On Fri, 8 Feb 2019 17:46:39 -0500 Waiman Long <longman@xxxxxxxxxx> wrote:

> On 02/08/2019 05:32 PM, Andrew Morton wrote:
> > On Fri, 08 Feb 2019 14:48:03 +0100 Thomas Gleixner <tglx@xxxxxxxxxxxxx> wrote:
> >
> >> Waiman reported that on large systems with a large amount of interrupts the
> >> readout of /proc/stat takes a long time to sum up the interrupt
> >> statistics. In principle this is not a problem. but for unknown reasons
> >> some enterprise quality software reads /proc/stat with a high frequency.
> >>
> >> The reason for this is that interrupt statistics are accounted per cpu. So
> >> the /proc/stat logic has to sum up the interrupt stats for each interrupt.
> >>
> >> This can be largely avoided for interrupts which are not marked as
> >> 'PER_CPU' interrupts by simply adding a per interrupt summation counter
> >> which is incremented along with the per interrupt per cpu counter.
> >>
> >> The PER_CPU interrupts need to avoid that and use only per cpu accounting
> >> because they share the interrupt number and the interrupt descriptor and
> >> concurrent updates would conflict or require unwanted synchronization.
> >>
> >> ...
> >>
> >> --- a/include/linux/irqdesc.h
> >> +++ b/include/linux/irqdesc.h
> >> @@ -65,6 +65,7 @@ struct irq_desc {
> >> unsigned int core_internal_state__do_not_mess_with_it;
> >> unsigned int depth; /* nested irq disables */
> >> unsigned int wake_depth; /* nested wake enables */
> >> + unsigned int tot_count;
> > Confused.
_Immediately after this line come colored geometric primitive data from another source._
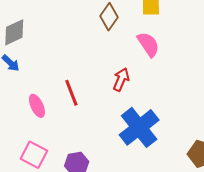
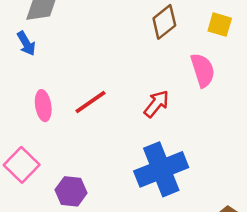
red line: (71, 93) -> (90, 102), turned 60

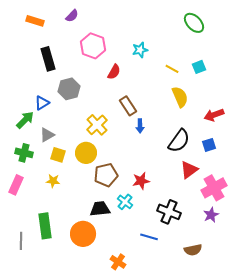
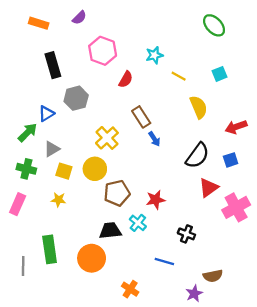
yellow line: (172, 69) -> (179, 76), moved
blue arrow: (140, 126) -> (154, 139), turned -32
black cross: (169, 212) -> (186, 234), size x0.7
purple star: (211, 215) -> (194, 293), moved

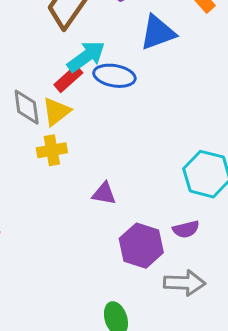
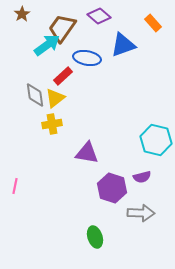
cyan arrow: (86, 56) -> (47, 45), moved
blue ellipse: (114, 76) -> (87, 58), moved
purple triangle: (104, 193) -> (87, 153), size x1.4

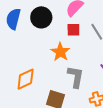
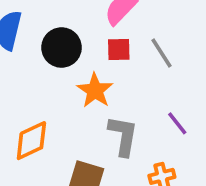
black circle: (41, 17) -> (62, 48), moved

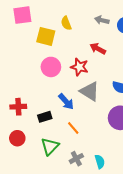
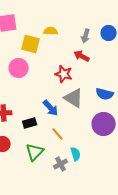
gray arrow: (102, 20) -> (86, 36), moved, turned -88
yellow semicircle: (66, 23) -> (51, 31), turned 112
pink circle: (51, 67) -> (19, 68), moved
cyan semicircle: (100, 162) -> (76, 154), moved

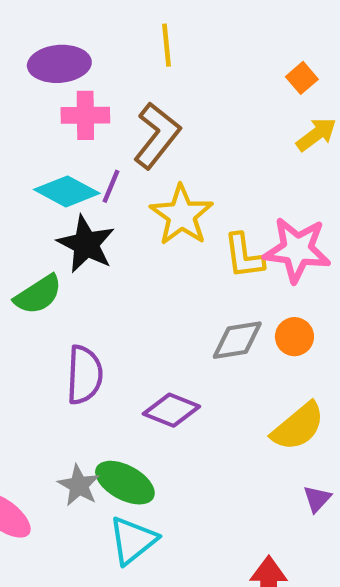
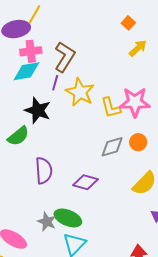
yellow line: (167, 45) -> (34, 14), moved, turned 42
purple line: (111, 186) -> (55, 83), moved
cyan diamond: (67, 191) -> (26, 71), moved, turned -32

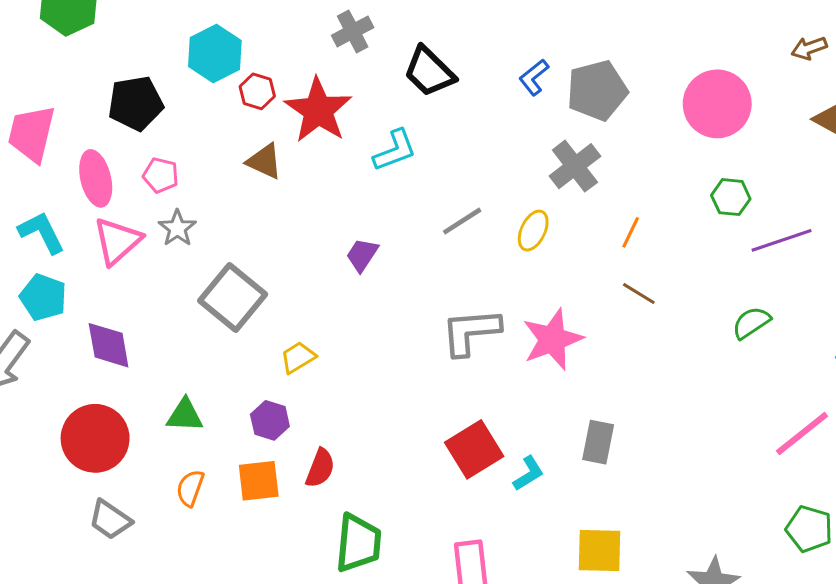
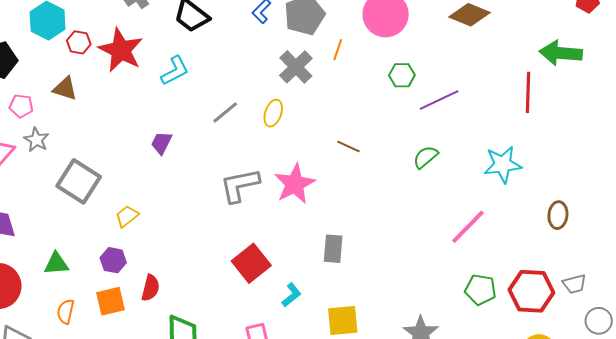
brown triangle: (264, 161) -> (65, 89), moved
orange line: (631, 232) -> (338, 50), moved
cyan L-shape: (528, 473) -> (291, 295), moved

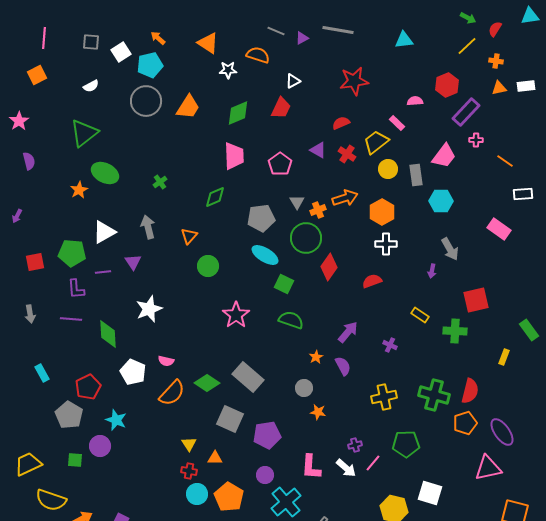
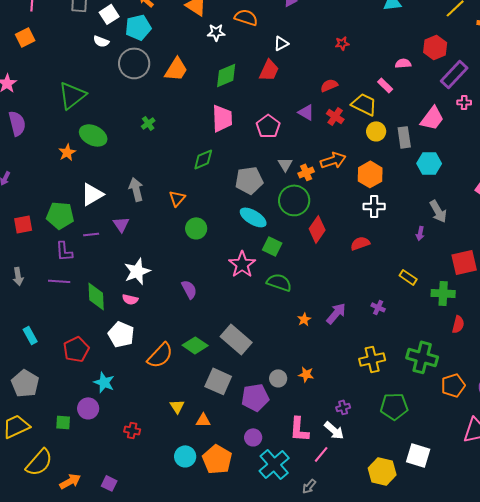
red star: (354, 81) -> (342, 43), size x0.5
white semicircle: (91, 86) -> (101, 41), moved, turned 49
yellow trapezoid: (376, 142) -> (364, 104), turned 64
purple semicircle: (29, 161) -> (17, 123), size x1.4
green cross: (160, 182) -> (148, 123), moved
pink star: (236, 315) -> (242, 264), moved
purple arrow: (348, 332) -> (336, 313), moved
pink semicircle: (166, 361) -> (130, 299), moved
purple semicircle: (343, 366) -> (189, 289), moved
gray circle: (304, 388) -> (278, 378), moved
red semicircle: (470, 391) -> (458, 324), moved, size x0.7
gray pentagon: (69, 415) -> (25, 383), moved
pink line: (373, 463) -> (321, 454), moved
red cross: (189, 471) -> (132, 430), moved
yellow semicircle: (51, 500) -> (39, 462), turned -68

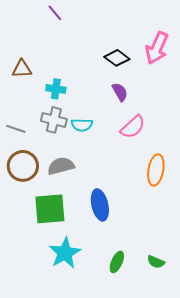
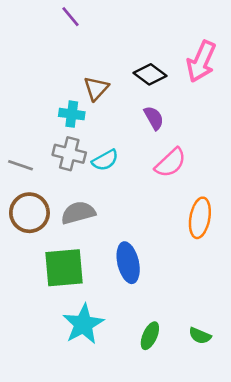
brown triangle: (22, 69) -> (96, 88), moved, turned -45
cyan semicircle: (82, 125) -> (105, 160), turned -30

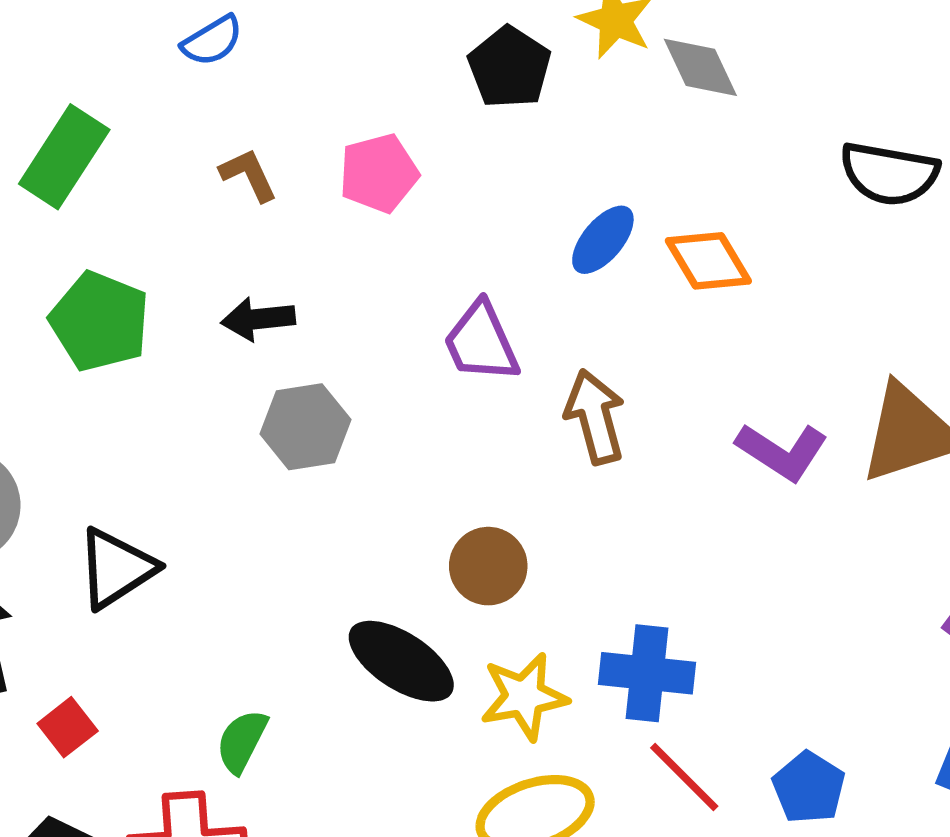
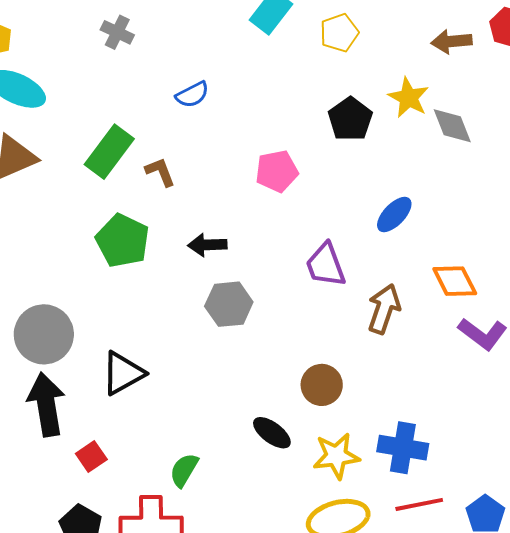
brown L-shape: (249, 175) -> (160, 172), moved
orange diamond: (708, 261) -> (455, 281), moved
brown arrow: (595, 417) -> (384, 309), turned 30
black ellipse: (401, 661) -> (272, 433), size x0.7
red line: (684, 777) -> (419, 504), turned -60

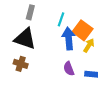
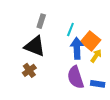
brown cross: (21, 64) -> (29, 70), turned 32
purple semicircle: (69, 69) -> (76, 77), size x1.6

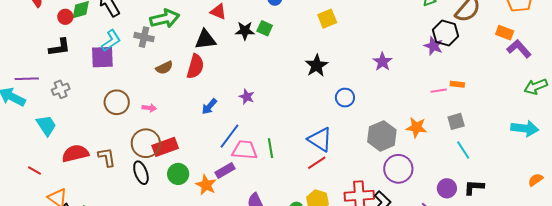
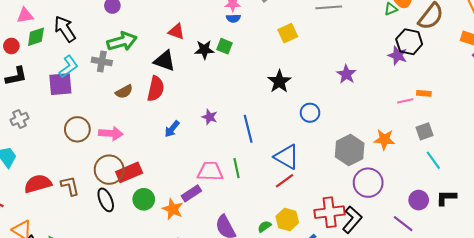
red circle: (65, 17) -> (11, 46), moved
black triangle: (205, 40) -> (165, 61), turned 30
pink arrow: (149, 108) -> (111, 133), size x1.6
blue line: (229, 136) -> (248, 129), moved, turned -48

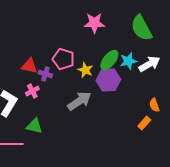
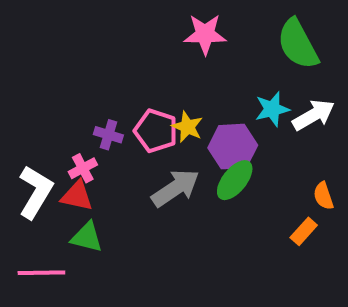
pink pentagon: (63, 59) -> (156, 131), moved
green ellipse: (109, 60) -> (235, 180), moved
red triangle: (29, 66) -> (77, 196), moved

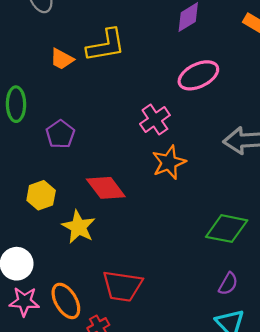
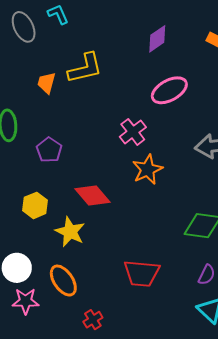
orange trapezoid: (62, 59) -> (47, 83), turned 80
red trapezoid: (122, 286) -> (142, 273), moved
orange ellipse: (66, 301) -> (63, 281), moved

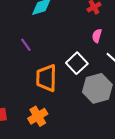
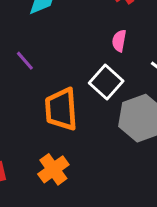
pink semicircle: (97, 36) -> (119, 41), moved

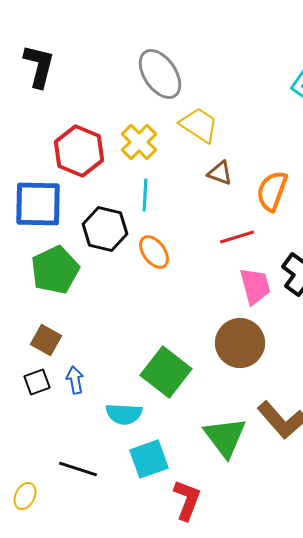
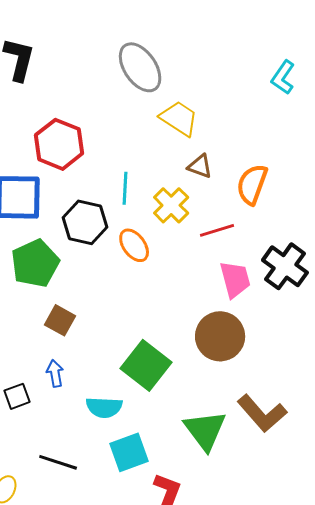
yellow cross: (139, 142) -> (171, 205), moved
brown square: (46, 340) -> (60, 320), moved
black square: (37, 382) -> (17, 396), moved

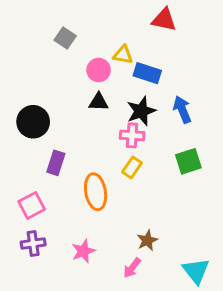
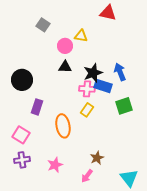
blue rectangle: (147, 73) -> (103, 86), moved
pink square: (32, 205) -> (21, 135), turned -30

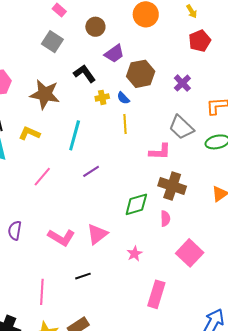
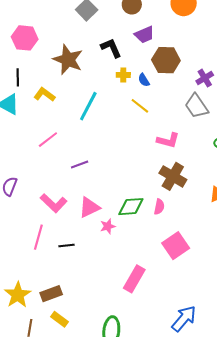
yellow line: (125, 124) -> (140, 106), turned -60
gray trapezoid: (181, 127) -> (196, 106), moved
purple line: (91, 171) -> (80, 164), moved
green diamond: (136, 204) -> (131, 207), moved
pink star: (135, 254) -> (108, 226), moved
pink line: (42, 292) -> (38, 237), moved

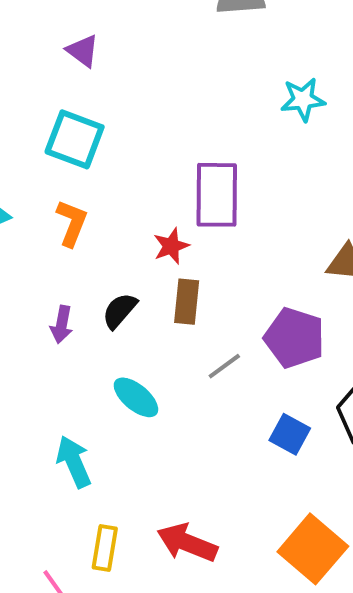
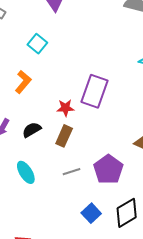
cyan square: (75, 139) -> (37, 44), size x0.7

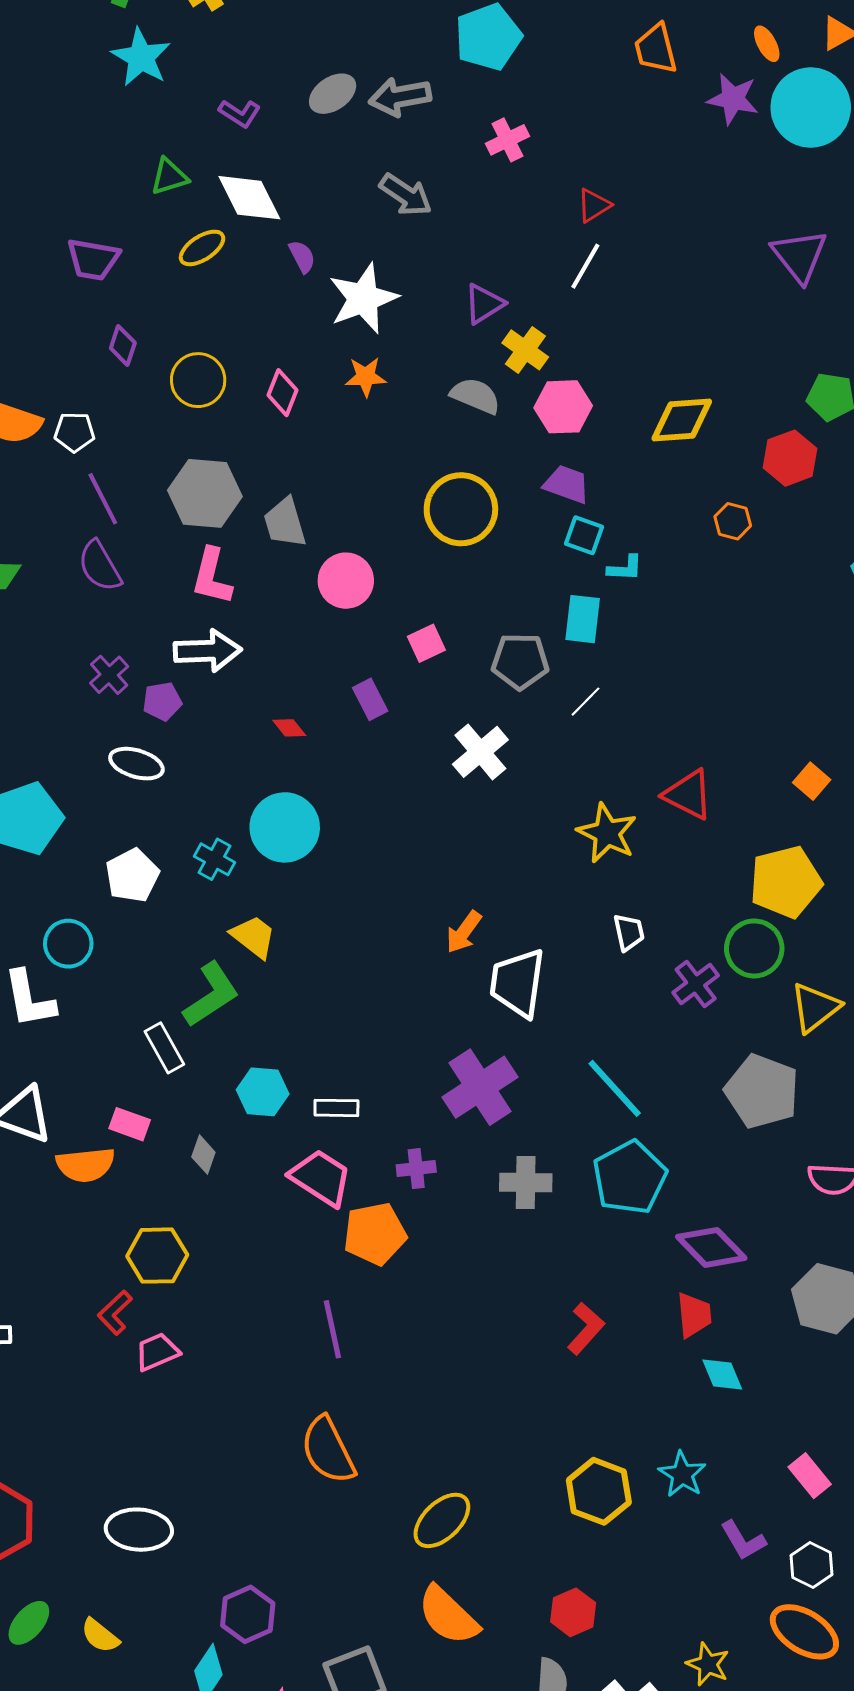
Isn't this going to quickly overflow?
> >
> >
> All the current irq count computations for each individual irqs are
> using unsigned int type. Only the sum of all the irqs is u64. Yes, it is
> possible for an individual irq count to exceed 32 bits given sufficient
> uptime.  My PC has an uptime of 36 days and the highest irq count value
> is 79,227,699. Given the current rate, the overflow will happen after
> about 5 years. A larger server system may have an overflow in much
> shorter period. So maybe we should consider changing all the irq counts
> to unsigned long then.

It sounds like it. A 10khz interrupt will overflow in 4 days...